= Tuition fees in France =

Tuition fees existed in French universities prior to World War II, and have remained at approximately the same level as % of total funding.
From 2007, universities in France have been granted a greater degree of independence, including the ability to increase fees in excess of the maximum established by the state for postgraduate studies. In November 2018, it was announced that with the beginning of the academic year 2019/20, non-European students would be charged higher tuition fees.

Private sector institutions are free to establish the fees they desire. In the public sector fees may differ between universities and higher education establishments (Grands établissements).

==Tuition fees in the public sector==

===Non-autonomous Universities===
Fees for undergraduate studies are determined annually by the Education Ministry. In 2018 the following fees were set by the state for students that are nationals of the EU, EEA, or Switzerland, starting with the academic year 2019/20:
- Undergraduates 170 Euros per year
- Post-graduates 243 Euros per year
- Doctorates 380 Euros per year

These lower fees also apply to Canadian nationals who are legal residents of Quebec. Nationals from all other countries are charged tuition fees amounting to:
- Undergraduates 2,770 Euros per year
- Post-graduates 3,770 Euros per year
- Doctorates 3,770 Euros per year

However, non-European nationals are exempt from these higher tuition fees if they are already legal residents in France or the European Union before the start of their studies.

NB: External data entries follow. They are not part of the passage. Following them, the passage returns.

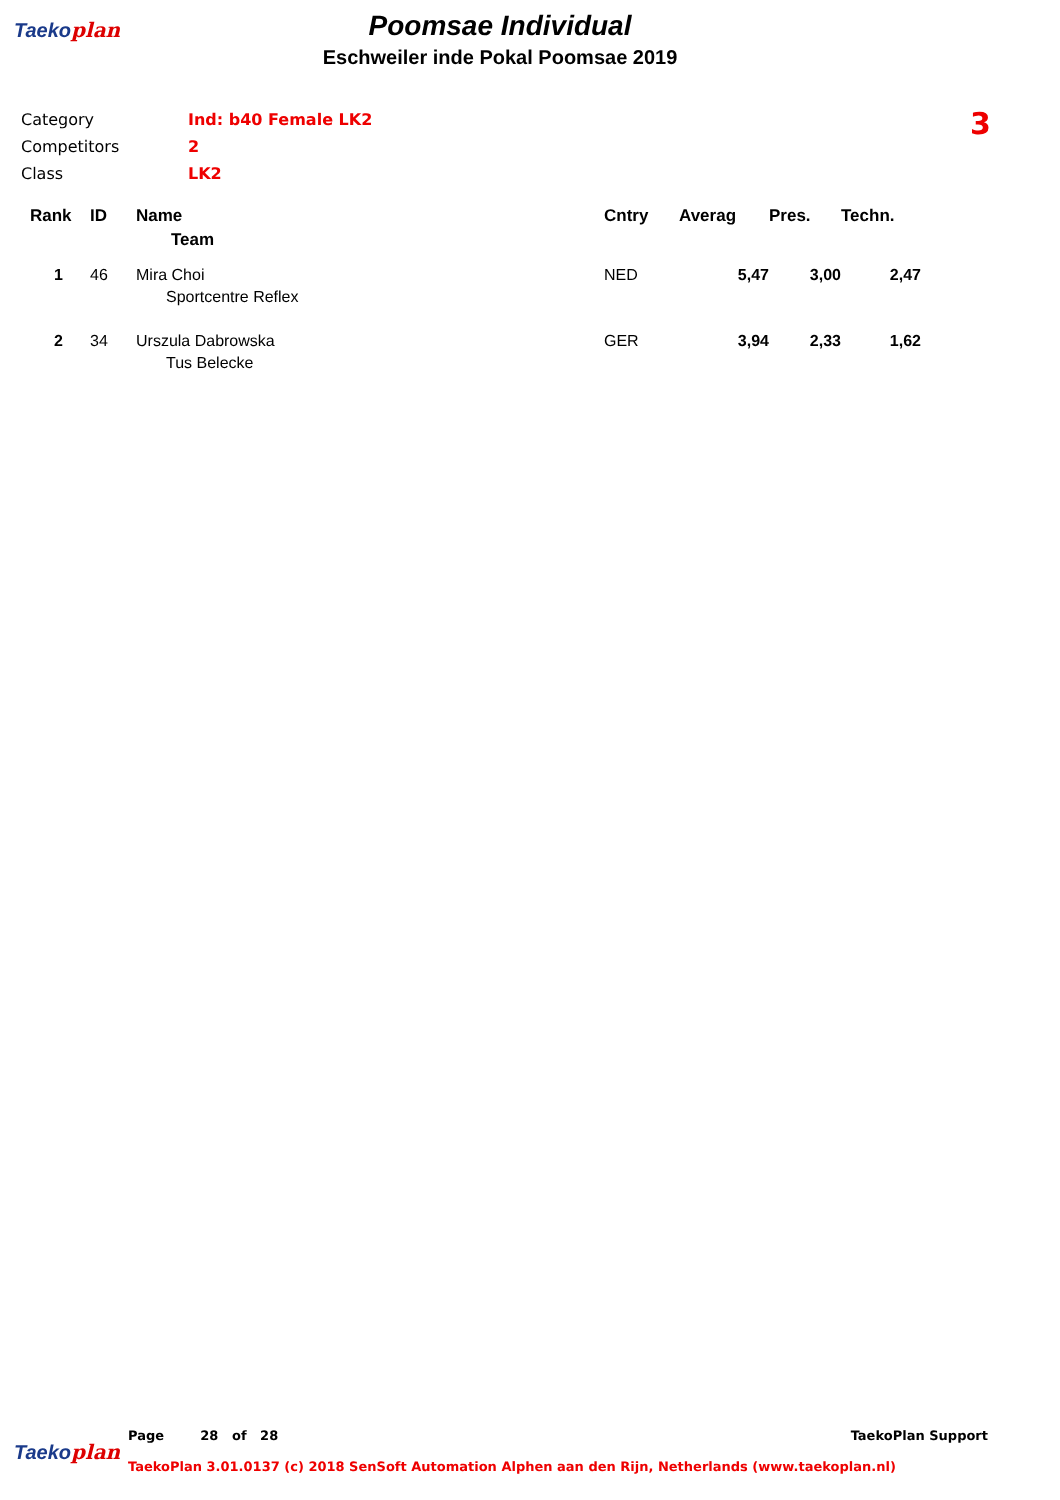Taekoplan
Poomsae Individual
Eschweiler inde Pokal Poomsae 2019
3
| Category | Ind: b40 Female LK2 |
| Competitors | 2 |
| Class | LK2 |
| Rank | ID | Name | Cntry | Averag | Pres. | Techn. |
| --- | --- | --- | --- | --- | --- | --- |
| | | Team | | | | |
| 1 | 46 | Mira Choi | NED | 5,47 | 3,00 | 2,47 |
| | | Sportcentre Reflex | | | | |
| 2 | 34 | Urszula Dabrowska | GER | 3,94 | 2,33 | 1,62 |
| | | Tus Belecke | | | | |
Taekoplan
Page 28 of 28 TaekoPlan Support
TaekoPlan 3.01.0137 (c) 2018 SenSoft Automation Alphen aan den Rijn, Netherlands (www.taekoplan.nl)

===Autonomous universities===
Since 2007 universities may opt for an autonomous status. Autonomous universities have the ability to determine certain tuition fees. While undergraduate fees are capped at the level set by the Ministry of Education, post-graduate and doctorate studies may be set freely by the universities. Paris-Dauphine university was one of the first universities to approve a significant increase in the tuition fees for its Masters in 2010
Fees were increased from the then national standard fees of 210 euros to 4000 euros (for family revenues above 80,000 euros).In 2013 90% of French universities had opted for the autonomy status.

===Higher education establishments===
Higher education establishments (also referred to as Grands établissements) differ from universities as admissions are based on entry exams. The fees charged by these state establishments are higher than in universities but remain low by international comparison. There are 60 such establishments. The fees range from 450 euros to 1100 euros per annum.

==Supplementary fees==
Since 1993 Universities may also charge certain clearly identified supplementary fees linked to the particular type of studies. Such fees may include a contribution to the costs of specialist equipment.

==Social security==
Although not part of tuition fees students are required to pay social security contributions of approximately 200 euros per year.